*Text to read*.
====
2013 Champagne Vintage
A cool, late-ripening year that confounded early pessimism and produced some of the most elegant, Chardonnay-driven Champagnes of the decade.
The 2013 Champagne vintage was shaped by a cold, wet spring that delayed flowering and caused millerandage and coulure, followed by the sunniest summer on record and an exceptionally late October harvest. Initially underestimated in the shadow of the stellar 2012, the vintage has steadily revealed wines of remarkable purity, racy acidity, and classical finesse, with Chardonnay-dominant blends leading the way.
- Cold, wet spring delayed budburst to late April and pushed flowering to late June and early July, one of the latest in decades
- Unlike many other French regions in 2013, Champagne did not suffer spring frosts; key yield losses came from millerandage and coulure during cool flowering
- Summer was the sunniest on record in Champagne, providing the critical ripening window after a difficult spring
- Harvest extended into October for many producers, one of the latest pickings in 20 years; Dom Pérignon harvested September 28 to October 15
- The CIVC set the official yield at 10,000 kg/ha for 2013, with an additional 500 kg/ha releasable from reserve stocks
- Salon released its 2013 Cuvée 'S' Le Mesnil Blanc de Blancs in September 2023, only the 44th vintage produced in the house's history, earning 99 points from Antonio Galloni at Vinous
- Chardonnay-dominant cuvées and Blanc de Blancs are widely considered the stars of the vintage; Veuve Clicquot and Bollinger chose not to release a vintage brut from 2013
Weather and Growing Season Overview
The 2013 vintage began with a cold, wet winter and an equally grey, rainy spring that kept the Champagne region under stubborn cloud well into summer. Budburst occurred in late April under heavy rain, and the persistent cool, damp conditions through flowering in late June and early July caused significant millerandage and coulure, reducing crop size before a single grape had formed. The key turn came during summer: the hot, dry season proved to be the sunniest on record in Champagne, building essential sugar and concentration in the reduced crop. Late September rains gave way to the easterly winds that preserved fruit health through an October harvest, one of the latest in two decades.
====
Continue the text on the 2013 Champagne vintage, picking up right after its final sentence. The lines after this text play no part in the work.

*Data extract*.
====
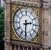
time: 2:30
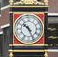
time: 10:26
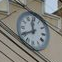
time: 11:40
====
*Output of the exercise*.
- Cold, wet spring pushed flowering to late June and early July, weeks later than normal
- Millerandage and coulure during cool flowering cut yields, particularly in the Côte des Blancs
- Summer 2013 was the sunniest on record in the Champagne region, rescuing ripening potential
- October harvest for most top producers, with Dom Pérignon picking September 28 to October 15
Regional Highlights and Lowlights
The southern Côte des Blancs, centred on Le Mesnil-sur-Oger and Oger, excelled above nearly all other sub-regions, producing Chardonnay of outstanding concentration and racy acidity. The south-facing slopes of the Grande Vallée de la Marne and the southern Montagne de Reims, from Ay to Bouzy and Ambonnay, also performed strongly. The Aube suffered disproportionately: it received double the normal rainfall between January and June and further heavy rain in August and September, creating widespread mildew pressure and severely damaging much of its crop. Across the Marne, some areas were also affected by hail in July, though overall conditions in the main growing zones were far better than the Aube.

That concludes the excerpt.